As on date, several companies may have gotten away with transactions that are preferential in nature, severely prejudicing the interests of the Creditors. While the Code has tried to regulate these transactions by incorporating provisions and criteria such as the look back period, they only make it difficult and not impossible for distressed companies to keep assets out of the reach of Creditors.
Carve outs
There are always structures and strategies which can be devised to legitimately carry out transactions which would not fall within the scope of a preferential transaction. Not all restructurings are malafide. Any genuine and legitimate kind of restructuring could be given effect to in compliance with applicable laws.
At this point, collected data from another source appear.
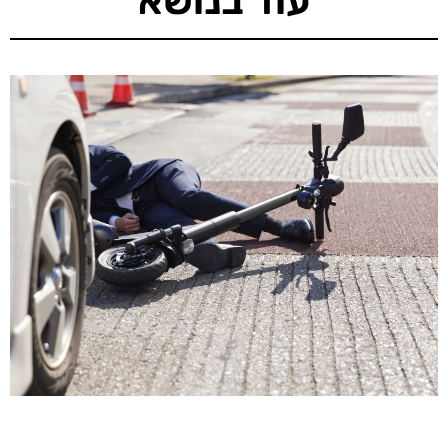
עוד בנושא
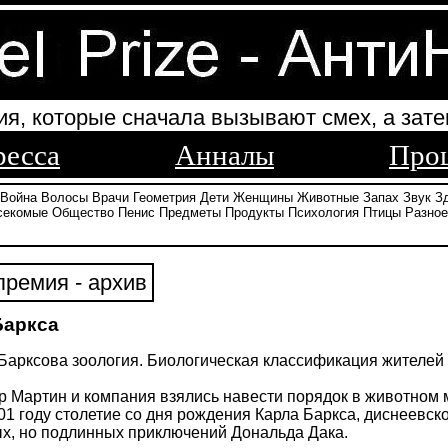
ия, которые сначала вызывают смех, а зате
ресса
Анналы
Про
Война
Волосы
Врачи
Геометрия
Дети
Женщины
Животные
Запах
Звук
З
секомые
Общество
Пенис
Предметы
Продукты
Психология
Птицы
Разное
ремия - архив
Баркса
Барксова зоология. Биологическая классификация жителей Ут
 Мартин и компания взялись навести порядок в животном 
1 году столетие со дня рождения Карла Баркса, диснеевск
х, но подлинных приключений Дональда Дака.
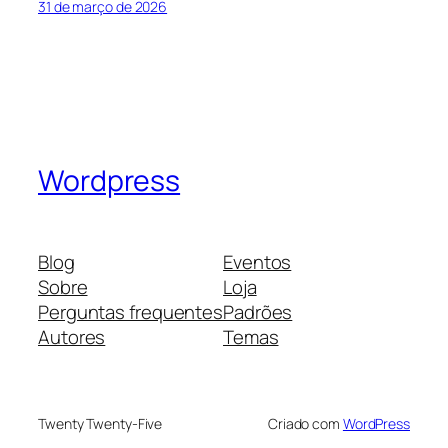
31 de março de 2026
Wordpress
Blog
Eventos
Sobre
Loja
Perguntas frequentes
Padrões
Autores
Temas
Twenty Twenty-Five
Criado com
WordPress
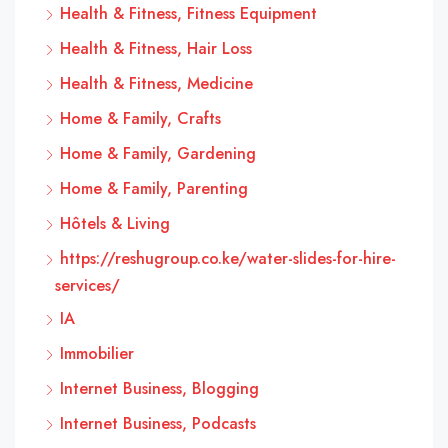
Health & Fitness, Fitness Equipment
Health & Fitness, Hair Loss
Health & Fitness, Medicine
Home & Family, Crafts
Home & Family, Gardening
Home & Family, Parenting
Hôtels & Living
https://reshugroup.co.ke/water-slides-for-hire-
services/
IA
Immobilier
Internet Business, Blogging
Internet Business, Podcasts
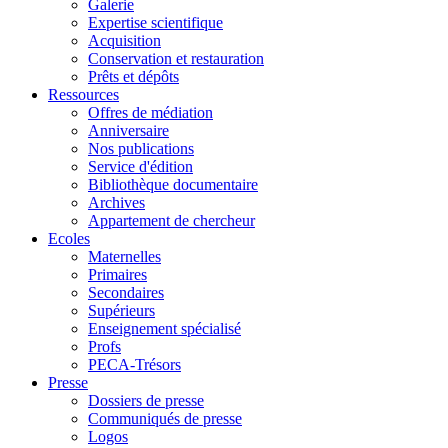
Galerie
Expertise scientifique
Acquisition
Conservation et restauration
Prêts et dépôts
Ressources
Offres de médiation
Anniversaire
Nos publications
Service d'édition
Bibliothèque documentaire
Archives
Appartement de chercheur
Ecoles
Maternelles
Primaires
Secondaires
Supérieurs
Enseignement spécialisé
Profs
PECA-Trésors
Presse
Dossiers de presse
Communiqués de presse
Logos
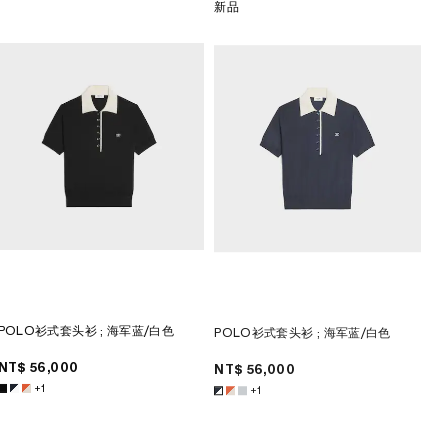
新品
POLO衫式套头衫
; 海军蓝/白色
POLO衫式套头衫
; 海军蓝/白色
NT$ 56,000
NT$ 56,000
+1
+1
However, for that, the distressed companies would need to be vigilant. A distressed company would need to be aware or build mechanisms to anticipate future insolvency proceedings that are likely to be initiated against the company. In such cases, the management should immediately act by analysing the situation, anticipating the dispute, and accordingly use legitimate ways to restructure the distressed company.
For instance, there is a noteworthy carve out for the look back period for transactions with non-related parties and for related parties. Transactions which are carried out on an arm’s length basis or for a valid consideration, would not come within the ambit of a preferential transaction even if these transactions took place within the respective look-back periods. Hence, distressed companies could possibly use this to their advantage and structure transactions in such a manner, so that they stay within the ambit of the Code by using legitimate means.
Conclusion
For some of the reasons mentioned above, monitoring and preventing ‘preferential transactions’ could prove to be a cumbersome task. Given that it is the resolution professional’s role to identify and report such transactions, they should be diligent in conducting forensic audits to identify such transactions at the earliest. Companies should be mindful of indulging in acts which are in violation of the Code since that could expose them to certain criminal consequences.
Anshu Bhanot | Of Counsel, Veyrah Law; Priyanka Zaveri | Senior Associate, Veyrah Law
Views expressed above are for information purposes only and should not be considered as a formal legal opinion or advice on any subject matter therein.